(EXERCISE INPUT Opens)

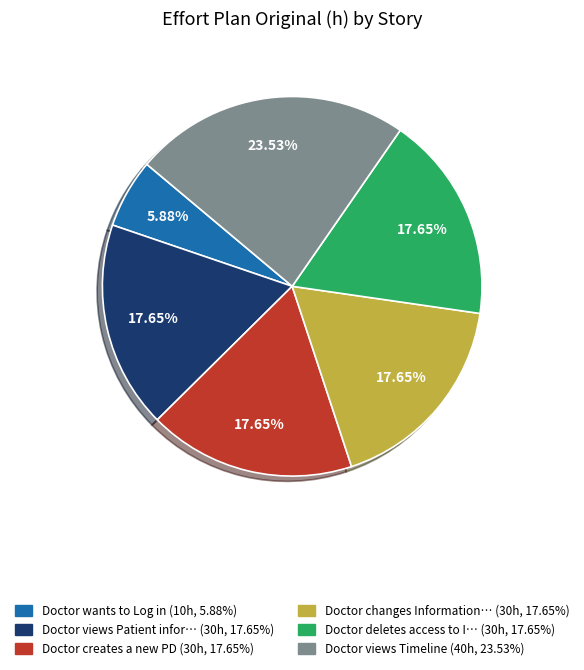

To the nearest percent, what is the difference between the largest and smallest slice percentages?

18%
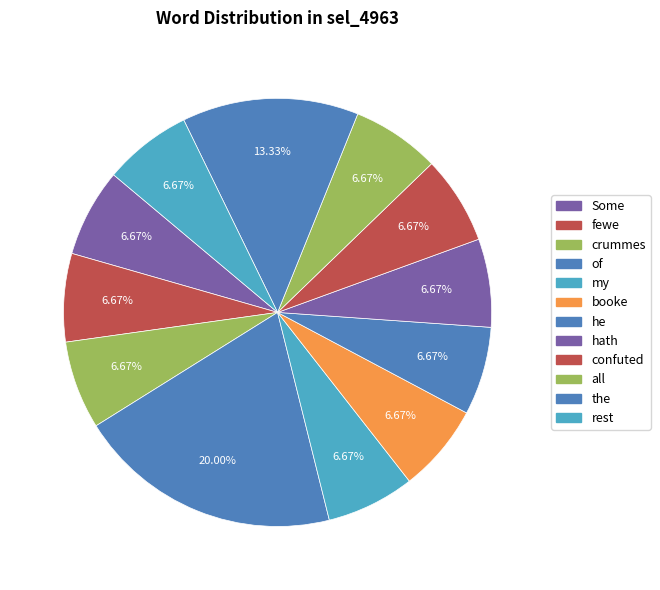

To the nearest percent, what is the difference between the of and all slice percentages?

13%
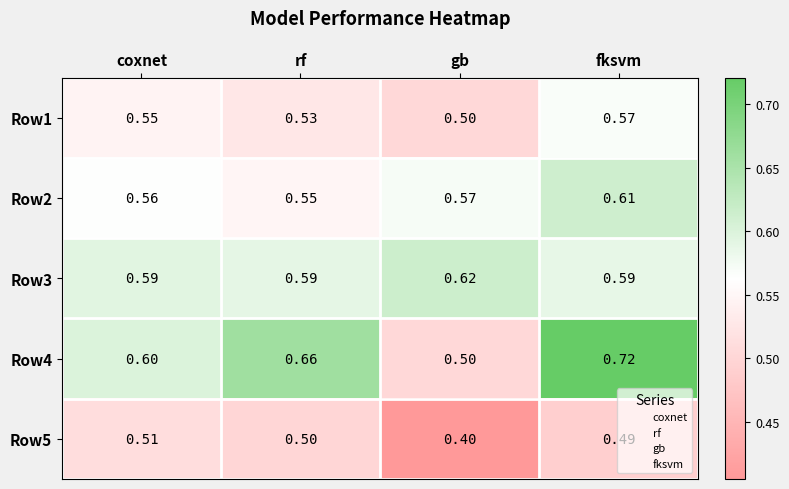

What is the total value across all series at rf?

2.8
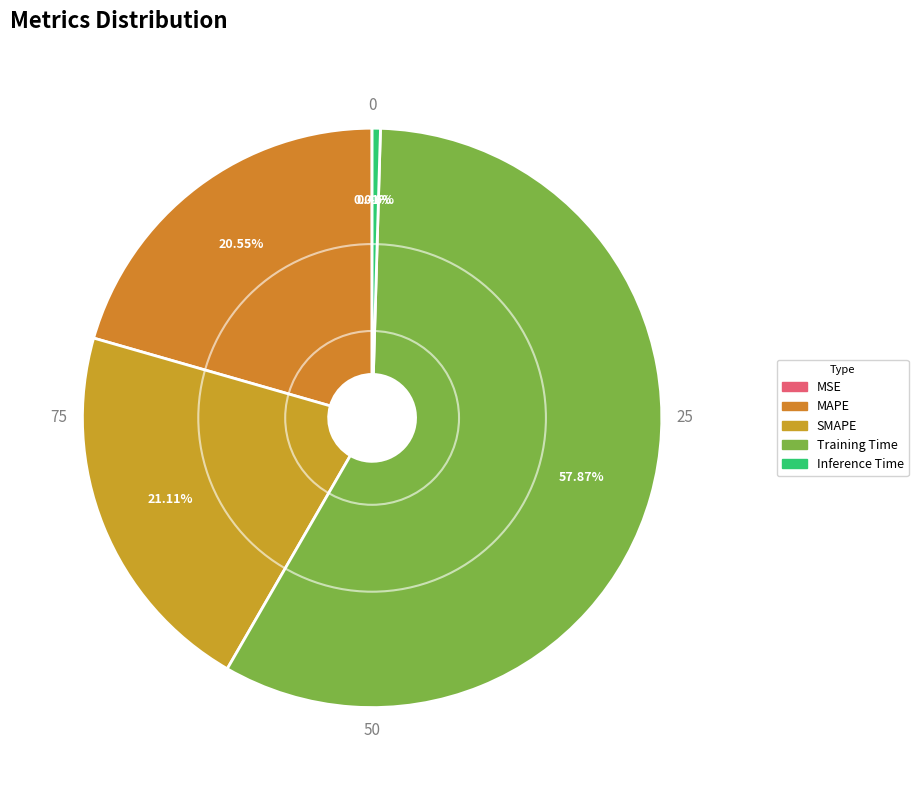

The MAPE slice represents 29% of the pie. True or false?

False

(EXERCISE INPUT Closes)

*DIRECTIVE*
Rewrite the material above with each "slice" changed to "wedge" and nothing else altered, leaving out the pictures.

*SOLVED EXERCISE*
To the nearest percent, what is the difference between the largest and smallest wedge percentages?

18%

To the nearest percent, what is the difference between the of and all wedge percentages?

13%

What is the total value across all series at rf?

2.8

The MAPE wedge represents 29% of the pie. True or false?

False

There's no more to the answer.